Friends and family of Mr. Levi described him as an easy-going person who struggled with mental illness.
“He was a fun guy, made people laugh. He was good with kids. He was a caring guy," said Tracy Cloud, a childhood friend of Mr. Levi’s. “He was well-liked, that’s why everyone is so surprised."
They said he wasn’t known to carry a knife, and no one in the community viewed him as dangerous. He was a slight man, known for telling jokes and giving everyone nicknames.
"This literally was shoot to kill,” said Carmella Levy, the man’s aunt. “Everybody is scared. It’s terrible, it’s nauseating, nobody can barely function.”
People don’t want the RCMP in their community any more, she said. The reserve once had its own band constable, but the funding for that position was cut a few years ago, the chief said.
As people were mourning the death of Mr. Levi, rallies and walks were held around New Brunswick to honour Ms. Moore. In Edmundston, people walked from Madawaska Maliseet First Nation to the town square, calling for justice in her death.
Joe Martin, a family member from B.C., removed his colourful items of clothing and placed them on a table in front of him to reveal a black shirt and black pants to the crowd.
“Black is a symbol of the law,” Mr. Martin said. “And I wear this black until we get justice for Chantel … and justice for all the Indigenous people across this land that have been wronged.”

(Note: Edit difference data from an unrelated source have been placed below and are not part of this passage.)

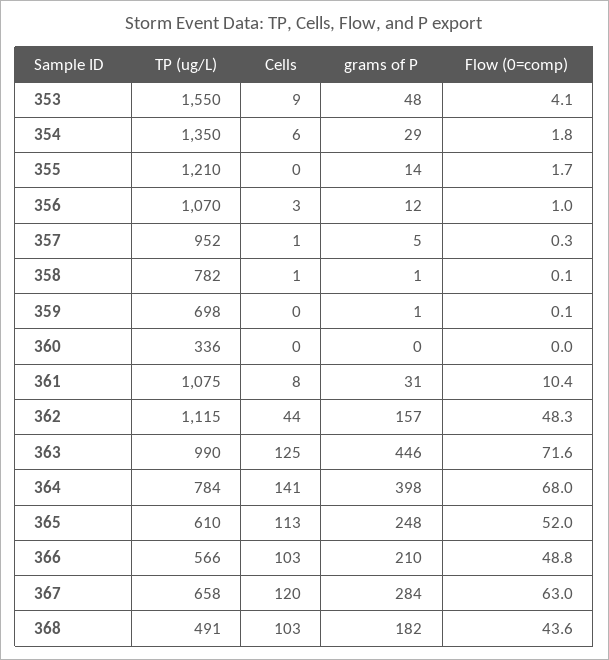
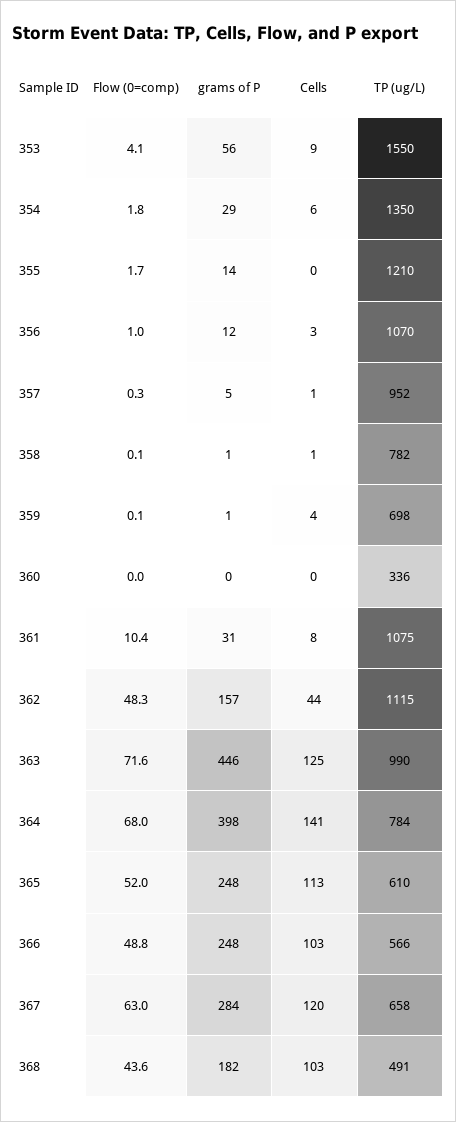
  {
    "TP (ug/L)": {
      "353": 1550,
      "354": 1350,
      "355": 1210,
      "356": 1070,
      "357": 952,
      "358": 782,
      "359": 698,
      "360": 336,
      "361": 1075,
      "362": 1115,
      "363": 990,
      "364": 784,
      "365": 610,
      "366": 566,
      "367": 658,
      "368": 491
    },
    "Cells": {
      "353": 9,
      "354": 6,
      "355": 0,
      "356": 3,
      "357": 1,
      "358": 1,
-     "359": 0,
+     "359": 4,
      "360": 0,
      "361": 8,
      "362": 44,
      "363": 125,
      "364": 141,
      "365": 113,
      "366": 103,
      "367": 120,
      "368": 103
    },
    "grams of P": {
-     "353": 48,
+     "353": 56,
      "354": 29,
      "355": 14,
      "356": 12,
      "357": 5,
      "358": 1,
      "359": 1,
      "360": 0,
      "361": 31,
      "362": 157,
      "363": 446,
      "364": 398,
      "365": 248,
-     "366": 210,
+     "366": 248,
      "367": 284,
      "368": 182
    },
    "Flow (0=comp)": {
      "353": 4.1,
      "354": 1.8,
      "355": 1.7,
      "356": 1,
      "357": 0.3,
      "358": 0.1,
      "359": 0.1,
      "360": 0,
      "361": 10.4,
      "362": 48.3,
      "363": 71.6,
      "364": 68,
      "365": 52,
      "366": 48.8,
      "367": 63,
      "368": 43.6
    }
  }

Nora Martin, another relative who spoke after the healing walk, said Ms. Moore’s six-year-old daughter, Gracie, is scared. The other day, the girl told her: “I don’t want to die like my mother.”
Ms. Martin said their family is devastated by the shooting, which happened after Edmundston police were called to check on Ms. Moore’s well-being. The province has called a coroner’s inquest into her death.
In Mr. Levi’s community, people say racism is a fact of life. They said that they’re used to drivers yelling slurs as they pass through the reserve and to being treated with suspicion by the police.
“It’s sad that I have to look at my family, and know their lives are at risk because of who they are and where they were born,” said Rainier Ward, a youth worker and former addiction counsellor in the community.
“Once again, we’re left to pick up the pieces. Once the dust settles, there’s another dead Indigenous person.”